When I read about the sounds that people with cochlear implants are hearing for the first time, I think, “Oh!  I remember hearing that.”  It’s still hard to believe that just 2 months ago, I could’ve heard the keys on my keyboard as I type this.  I could hear my dog’s nails clicking on the tile floor in the kitchen, hear his tags clink against the water dish as he (noisily) slurps water.  I could hear motorcycles drive by in the street, hear the garbage truck as it approached (and run out to set the bins at the curb if I’ve forgotten).  I could hear the turn signals clicking in the car and hear gravel crunching under the wheels.  These are not beautiful, awe-inspiring sounds but they bring fullness to the day, give a 3-D aspect to otherwise mundane moments.  I miss them.

I still forget that it’s permanent.  This morning I got out of the shower (when I normally wouldn’t wear hearing aids, back when I wore them at all) and started to tell Dave, “Oh, hang on a second…” when I couldn’t hear him talking to me.  I was going to walk to the bedroom and put my hearing aids in.  Then I remembered.

I didn’t finish the rest of my sentence:  “…let me put my hearing aids in.  I can’t hear you.”


About wendiwendy

I'm a real-life bionic woman.

Posted on June 15, 2008, in Emotions & Attitude, Observations and tagged , . Bookmark the permalink. 6 Comments.

  1. That is one of the most poignant and effective descriptions I have EVER read of living with a progressive hearing loss. My hat is off to you.


  2. Thank you, Wendi, for taking me to the garage of your youth; I felt the thunder, I saw the lightning, I smelt the rain! Can’t say as I heard any of it cuz I am CI profoundly deaf, but your words magically took me to there! : Tom :: Deaf 10.2006 : CI-Borg 09.2007 : Luminoid 05.2008 ::


  3. Golly, I loved storms as a kid because of the smell of rain. Where I live now is an area where thunderstorms and rain are something of a rarity…sigh.

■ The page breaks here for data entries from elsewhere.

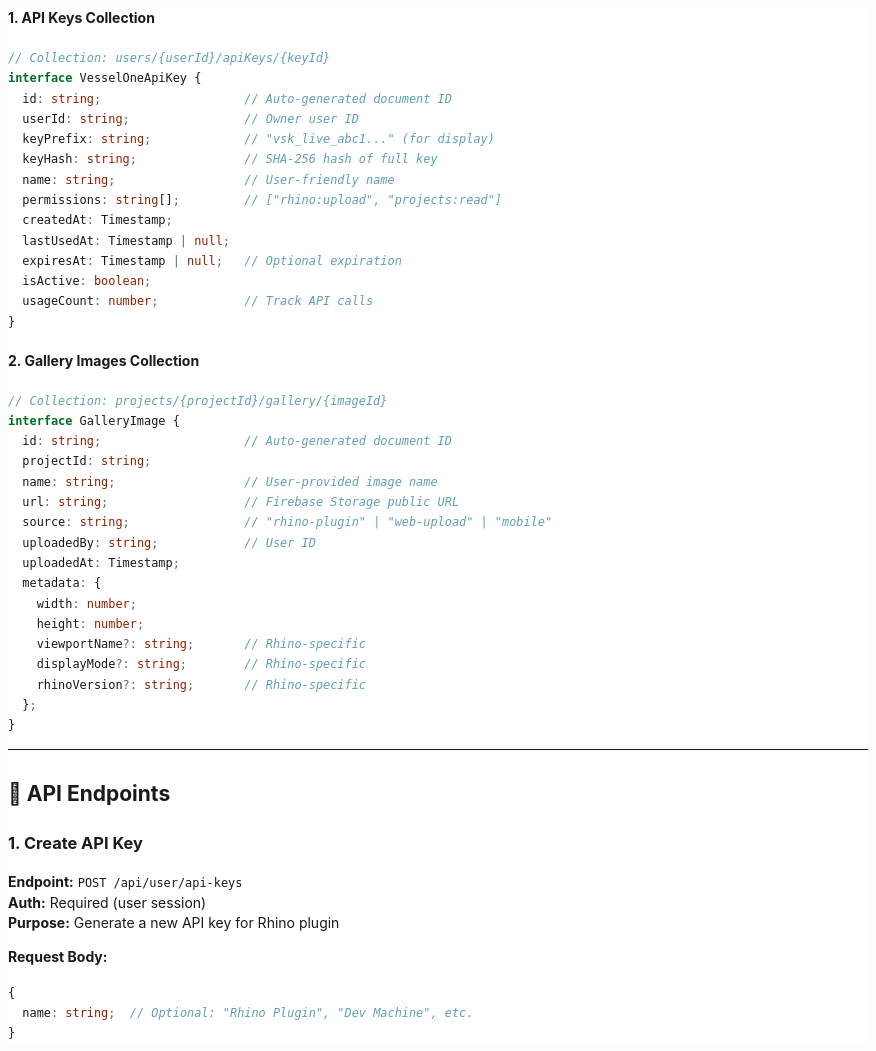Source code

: #### 1. API Keys Collection
```typescript
// Collection: users/{userId}/apiKeys/{keyId}
interface VesselOneApiKey {
  id: string;                    // Auto-generated document ID
  userId: string;                // Owner user ID
  keyPrefix: string;             // "vsk_live_abc1..." (for display)
  keyHash: string;               // SHA-256 hash of full key
  name: string;                  // User-friendly name
  permissions: string[];         // ["rhino:upload", "projects:read"]
  createdAt: Timestamp;
  lastUsedAt: Timestamp | null;
  expiresAt: Timestamp | null;   // Optional expiration
  isActive: boolean;
  usageCount: number;            // Track API calls
}
```

#### 2. Gallery Images Collection
```typescript
// Collection: projects/{projectId}/gallery/{imageId}
interface GalleryImage {
  id: string;                    // Auto-generated document ID
  projectId: string;
  name: string;                  // User-provided image name
  url: string;                   // Firebase Storage public URL
  source: string;                // "rhino-plugin" | "web-upload" | "mobile"
  uploadedBy: string;            // User ID
  uploadedAt: Timestamp;
  metadata: {
    width: number;
    height: number;
    viewportName?: string;       // Rhino-specific
    displayMode?: string;        // Rhino-specific
    rhinoVersion?: string;       // Rhino-specific
  };
}
```

---

## 🔌 API Endpoints

### 1. Create API Key

**Endpoint:** `POST /api/user/api-keys`  
**Auth:** Required (user session)  
**Purpose:** Generate a new API key for Rhino plugin

**Request Body:**
```typescript
{
  name: string;  // Optional: "Rhino Plugin", "Dev Machine", etc.
}
```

    Your post reminds me to appreciate what little hearing I DO have. I don’t have a lot with my HA, but it never occurred to me that the mundane stuff is what rounds out living in the moment. I hate hearing the garbage trucks, the leafblowers, the sirens, etc but at least I do hear them with a hearing aid.

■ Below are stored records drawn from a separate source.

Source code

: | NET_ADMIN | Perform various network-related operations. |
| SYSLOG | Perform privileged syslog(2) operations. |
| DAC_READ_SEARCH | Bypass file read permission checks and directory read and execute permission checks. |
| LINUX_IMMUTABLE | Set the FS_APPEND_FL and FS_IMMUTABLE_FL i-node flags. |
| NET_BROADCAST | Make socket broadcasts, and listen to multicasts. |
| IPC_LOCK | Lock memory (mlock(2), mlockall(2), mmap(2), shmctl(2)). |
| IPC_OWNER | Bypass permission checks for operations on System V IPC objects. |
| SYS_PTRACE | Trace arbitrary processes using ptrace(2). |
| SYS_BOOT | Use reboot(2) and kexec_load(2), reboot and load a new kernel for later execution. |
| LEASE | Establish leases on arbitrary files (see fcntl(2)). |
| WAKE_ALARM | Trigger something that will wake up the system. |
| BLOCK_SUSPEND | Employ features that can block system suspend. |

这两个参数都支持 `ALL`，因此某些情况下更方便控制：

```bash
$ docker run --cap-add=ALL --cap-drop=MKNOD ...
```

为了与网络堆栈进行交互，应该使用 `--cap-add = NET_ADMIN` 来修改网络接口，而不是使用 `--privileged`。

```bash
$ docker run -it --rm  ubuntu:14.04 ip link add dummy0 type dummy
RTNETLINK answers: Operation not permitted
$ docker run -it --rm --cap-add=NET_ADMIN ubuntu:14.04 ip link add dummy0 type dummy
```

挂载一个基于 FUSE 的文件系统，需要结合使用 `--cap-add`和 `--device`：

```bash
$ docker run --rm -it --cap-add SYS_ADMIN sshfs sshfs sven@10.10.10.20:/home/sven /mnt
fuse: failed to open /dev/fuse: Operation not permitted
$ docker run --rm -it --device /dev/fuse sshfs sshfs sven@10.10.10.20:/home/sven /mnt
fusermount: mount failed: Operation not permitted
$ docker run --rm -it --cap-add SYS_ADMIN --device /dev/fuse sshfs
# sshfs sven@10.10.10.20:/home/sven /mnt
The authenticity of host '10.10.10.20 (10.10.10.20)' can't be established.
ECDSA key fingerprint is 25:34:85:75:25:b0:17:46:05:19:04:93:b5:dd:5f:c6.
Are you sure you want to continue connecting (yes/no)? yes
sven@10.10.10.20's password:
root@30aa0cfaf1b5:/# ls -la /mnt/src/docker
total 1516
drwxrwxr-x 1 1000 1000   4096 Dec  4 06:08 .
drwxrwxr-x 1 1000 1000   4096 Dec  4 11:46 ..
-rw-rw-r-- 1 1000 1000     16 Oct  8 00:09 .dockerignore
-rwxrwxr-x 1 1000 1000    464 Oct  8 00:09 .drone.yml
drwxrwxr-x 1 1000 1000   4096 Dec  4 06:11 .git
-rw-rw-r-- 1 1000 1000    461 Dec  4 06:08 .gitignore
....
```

    Not hearing the keys click on the keyboard as you type, *gulp*!

    Thanks for an insightful, albeit poignant, post.


  4. Thanks Wendi!! I’m using the hospital computer right now! 🙂

    ❤ I hope you have a great day


  5. In my family, no one talks to me unless I have the “ears” on. Just out of the shower? Wait till I put “the ears” on. I am in bed, sound asleep (I should say, soundlessly sleeping…heh) and someone jars me awake. Gotta get “the ears” on. I can’t hear myself talk without my ears on. In the mornings, I noticed my voice is deeper from sleep.

    Thanks for sharing. 🙂


  6. Hey, insurance reviewed the CI request and approved it!!